Tanya Wheat has been told she will need to wait at least two years to get an autism assessment done for her son. (Supplied)
Wheat said she was forced to quit her job as a nanny last year after her son Christopher began refusing to go to school on some days - a move that has put an enormous strain on the family's finances.
Christopher's school principal recommended she seek an autism assessment for her son after noticing he was displaying behaviours consistent with autism.
"He's got all the symptoms of autism.

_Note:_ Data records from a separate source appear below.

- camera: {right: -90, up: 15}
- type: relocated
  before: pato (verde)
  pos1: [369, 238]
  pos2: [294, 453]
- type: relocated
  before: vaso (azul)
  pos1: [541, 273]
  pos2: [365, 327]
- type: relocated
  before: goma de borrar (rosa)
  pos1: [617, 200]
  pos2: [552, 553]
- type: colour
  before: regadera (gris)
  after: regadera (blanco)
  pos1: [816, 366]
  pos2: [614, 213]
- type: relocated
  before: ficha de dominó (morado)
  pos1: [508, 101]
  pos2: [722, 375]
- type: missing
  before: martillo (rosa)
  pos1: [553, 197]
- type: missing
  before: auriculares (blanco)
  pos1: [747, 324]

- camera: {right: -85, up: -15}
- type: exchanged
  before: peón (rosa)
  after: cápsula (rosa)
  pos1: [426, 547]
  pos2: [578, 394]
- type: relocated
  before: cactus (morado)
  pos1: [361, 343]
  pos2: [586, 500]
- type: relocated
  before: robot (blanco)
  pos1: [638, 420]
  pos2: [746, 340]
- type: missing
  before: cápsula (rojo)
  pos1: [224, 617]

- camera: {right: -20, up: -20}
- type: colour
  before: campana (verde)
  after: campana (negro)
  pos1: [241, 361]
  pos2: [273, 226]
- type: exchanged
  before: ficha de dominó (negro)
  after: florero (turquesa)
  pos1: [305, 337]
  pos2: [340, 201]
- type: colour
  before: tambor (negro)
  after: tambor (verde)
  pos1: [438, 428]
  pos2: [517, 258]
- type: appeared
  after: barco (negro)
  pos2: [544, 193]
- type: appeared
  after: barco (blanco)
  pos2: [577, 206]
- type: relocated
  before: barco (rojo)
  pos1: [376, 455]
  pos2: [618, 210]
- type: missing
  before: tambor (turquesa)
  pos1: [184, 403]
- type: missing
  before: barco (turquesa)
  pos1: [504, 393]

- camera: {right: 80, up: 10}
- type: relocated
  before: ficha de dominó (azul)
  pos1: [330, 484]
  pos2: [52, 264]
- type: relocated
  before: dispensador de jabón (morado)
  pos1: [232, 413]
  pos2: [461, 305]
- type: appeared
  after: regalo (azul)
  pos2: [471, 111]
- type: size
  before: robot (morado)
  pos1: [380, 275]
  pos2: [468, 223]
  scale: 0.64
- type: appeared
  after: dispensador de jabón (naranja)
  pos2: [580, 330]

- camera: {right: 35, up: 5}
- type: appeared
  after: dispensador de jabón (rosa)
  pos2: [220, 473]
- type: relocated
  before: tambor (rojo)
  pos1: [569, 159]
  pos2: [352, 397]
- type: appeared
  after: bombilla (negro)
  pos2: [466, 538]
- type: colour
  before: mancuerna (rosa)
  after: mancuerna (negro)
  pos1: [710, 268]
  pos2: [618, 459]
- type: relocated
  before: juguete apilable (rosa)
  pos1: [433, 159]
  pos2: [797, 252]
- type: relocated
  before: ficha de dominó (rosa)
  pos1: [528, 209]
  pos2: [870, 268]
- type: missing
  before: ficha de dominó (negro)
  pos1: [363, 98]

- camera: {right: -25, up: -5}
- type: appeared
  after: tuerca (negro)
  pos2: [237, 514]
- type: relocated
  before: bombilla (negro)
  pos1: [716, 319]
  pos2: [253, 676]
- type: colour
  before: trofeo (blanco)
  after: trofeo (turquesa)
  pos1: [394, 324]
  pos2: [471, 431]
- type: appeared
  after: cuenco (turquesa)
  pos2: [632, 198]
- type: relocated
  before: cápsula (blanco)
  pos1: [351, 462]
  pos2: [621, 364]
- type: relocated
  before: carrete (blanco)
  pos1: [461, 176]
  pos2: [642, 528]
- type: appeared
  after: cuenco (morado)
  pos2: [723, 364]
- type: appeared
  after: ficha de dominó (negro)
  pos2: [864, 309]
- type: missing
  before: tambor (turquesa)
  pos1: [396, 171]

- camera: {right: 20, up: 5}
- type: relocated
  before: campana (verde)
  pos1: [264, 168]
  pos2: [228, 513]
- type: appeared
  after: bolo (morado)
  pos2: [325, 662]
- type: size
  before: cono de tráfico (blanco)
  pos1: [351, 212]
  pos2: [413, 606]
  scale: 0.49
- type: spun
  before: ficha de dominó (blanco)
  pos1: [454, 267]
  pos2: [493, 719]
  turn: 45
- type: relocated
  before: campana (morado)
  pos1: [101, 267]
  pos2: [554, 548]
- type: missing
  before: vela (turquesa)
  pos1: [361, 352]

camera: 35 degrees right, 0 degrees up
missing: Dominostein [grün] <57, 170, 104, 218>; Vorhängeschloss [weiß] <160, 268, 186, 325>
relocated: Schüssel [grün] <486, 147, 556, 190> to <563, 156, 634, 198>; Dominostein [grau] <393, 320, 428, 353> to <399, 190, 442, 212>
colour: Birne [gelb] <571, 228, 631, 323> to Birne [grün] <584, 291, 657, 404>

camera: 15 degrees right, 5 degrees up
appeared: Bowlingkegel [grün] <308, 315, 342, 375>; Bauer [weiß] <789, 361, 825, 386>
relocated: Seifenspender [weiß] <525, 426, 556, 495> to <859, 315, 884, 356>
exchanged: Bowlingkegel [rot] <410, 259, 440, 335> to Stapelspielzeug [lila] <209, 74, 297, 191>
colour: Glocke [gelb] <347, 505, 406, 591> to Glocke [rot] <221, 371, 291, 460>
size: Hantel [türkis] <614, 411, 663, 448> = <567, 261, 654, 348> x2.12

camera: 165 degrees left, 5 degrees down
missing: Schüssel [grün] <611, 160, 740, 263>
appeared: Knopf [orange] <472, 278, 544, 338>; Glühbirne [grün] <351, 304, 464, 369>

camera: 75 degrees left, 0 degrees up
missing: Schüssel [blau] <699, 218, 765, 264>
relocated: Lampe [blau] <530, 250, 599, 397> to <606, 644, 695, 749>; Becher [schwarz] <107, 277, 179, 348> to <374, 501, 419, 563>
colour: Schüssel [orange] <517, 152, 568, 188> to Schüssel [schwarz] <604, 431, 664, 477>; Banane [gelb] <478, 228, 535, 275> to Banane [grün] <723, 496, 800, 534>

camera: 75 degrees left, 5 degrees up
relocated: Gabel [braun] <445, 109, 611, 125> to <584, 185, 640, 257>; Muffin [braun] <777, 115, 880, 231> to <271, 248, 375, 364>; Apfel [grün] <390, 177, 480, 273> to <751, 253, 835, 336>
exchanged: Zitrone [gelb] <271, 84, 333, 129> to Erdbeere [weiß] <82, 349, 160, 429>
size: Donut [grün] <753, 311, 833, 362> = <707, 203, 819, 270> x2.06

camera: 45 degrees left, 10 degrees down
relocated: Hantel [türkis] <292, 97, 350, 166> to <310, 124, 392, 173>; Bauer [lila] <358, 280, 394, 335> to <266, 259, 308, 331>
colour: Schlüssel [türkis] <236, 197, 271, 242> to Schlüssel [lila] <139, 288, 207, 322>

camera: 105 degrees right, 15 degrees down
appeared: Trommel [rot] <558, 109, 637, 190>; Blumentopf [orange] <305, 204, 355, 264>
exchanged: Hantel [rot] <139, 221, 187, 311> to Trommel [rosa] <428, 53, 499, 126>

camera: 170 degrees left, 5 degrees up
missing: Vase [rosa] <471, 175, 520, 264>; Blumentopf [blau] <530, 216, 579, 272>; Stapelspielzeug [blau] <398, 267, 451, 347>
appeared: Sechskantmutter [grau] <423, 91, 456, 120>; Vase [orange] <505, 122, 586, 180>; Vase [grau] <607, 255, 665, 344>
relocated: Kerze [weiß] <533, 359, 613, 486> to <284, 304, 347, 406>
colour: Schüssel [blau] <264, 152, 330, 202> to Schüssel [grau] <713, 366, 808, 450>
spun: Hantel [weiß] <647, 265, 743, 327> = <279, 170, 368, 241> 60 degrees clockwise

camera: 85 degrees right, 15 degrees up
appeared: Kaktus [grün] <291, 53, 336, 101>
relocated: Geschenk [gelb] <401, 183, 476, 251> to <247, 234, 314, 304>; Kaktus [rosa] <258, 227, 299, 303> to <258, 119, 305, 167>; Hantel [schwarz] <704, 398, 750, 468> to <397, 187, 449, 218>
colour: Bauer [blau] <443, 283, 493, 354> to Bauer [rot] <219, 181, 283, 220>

He has some sensory issues," Wheat said.
"He gets worked up and angry and he just doesn't know how to calm down."
While Christopher was clearly struggling at school, he was unable to get any extra assistance without an official diagnosis, Wheat said.
"We've got no funding this year for school, nothing whatsoever, and that worries me.
"We're being left behind and falling through the cracks in the health system."
Christopher was initially diagnosed with Attention Deficit Hyperactivity Disorder (ADHD) while in kindergarten and has been taking medication for the condition.
However, Wheat said her son's behaviour had started to go downhill in recent years and inappropriate behaviour led to him being suspended from school for a period of time last year.
The letter Tanya Wheat was sent, outlining a wait of more than 24 months to get an autism assessment for her son. (Supplied)
Christopher's paediatrician gave the family a referral for an autism assessment at the Perth Children's Hospital through the Child and Adolescent Health Service.
However, in a letter in December, Wheat was informed "the approximate waiting time is currently greater than 24 months".
The letter advised her they would be in touch when an appointment became available.
Wheat said she had no choice but to wait for help in the public health system because they could not afford to get her son's assessment done privately.
Autism assessments carried out by private specialists can range from $1000-$2000 even after Medicare rebates.
"Being on one wage now, we've got no spare money," Wheat said.
"All we can really afford now is to pay the rent, and maybe a bill here and there."
Child and Adolescent Health Service chief executive Valerie Jovanovic told 9news.com.au in a statement referrals to the department had been trending upwards, particularly over the past five years, leading to increased wait times for services, including autism assessments.
"We understand the frustration and challenges parents currently face in relation to accessing these services and continue to work within our capacity to address increasing wait times," the statement said.
However, Jovanovic said most children referred to the service received a planning appointment within eight weeks of referral with a clinician.
Autism Awareness Australia chief operating officer Elizabeth Sarian said it was common for families to have to wait around 12-18 months to get an autism assessment in the public system - with delays sometimes stretching to two years in regional areas.
"Unless the family can afford to go through the private system, they are really left quite helpless," she said.
"There's obviously a lot of time that is lost in terms of being able to support the child and teaching them skills."
Children under seven could usually get some support from the National Disability Insurance Scheme (NDIS) without a diagnosis, however help was usually only available for older children in exceptional circumstances, Sarian said.
"There is definitely a little bit of a gap there for kids who fall into those later primary years," Sarian said.
"And often now, kids - particularly girls - are getting diagnosed around that age."
Getting an assessment and diagnosis was just the first hurdle families faced, Sarian added, with wait times for therapy and support services increasing exponentially in recent years.
"We have an absolute skills and workforce shortage in Australia at the moment," she said.
"It's not state specific, it's everywhere, particularly when it comes to allied health and psychology, it's very hard to find a good provider who has availability."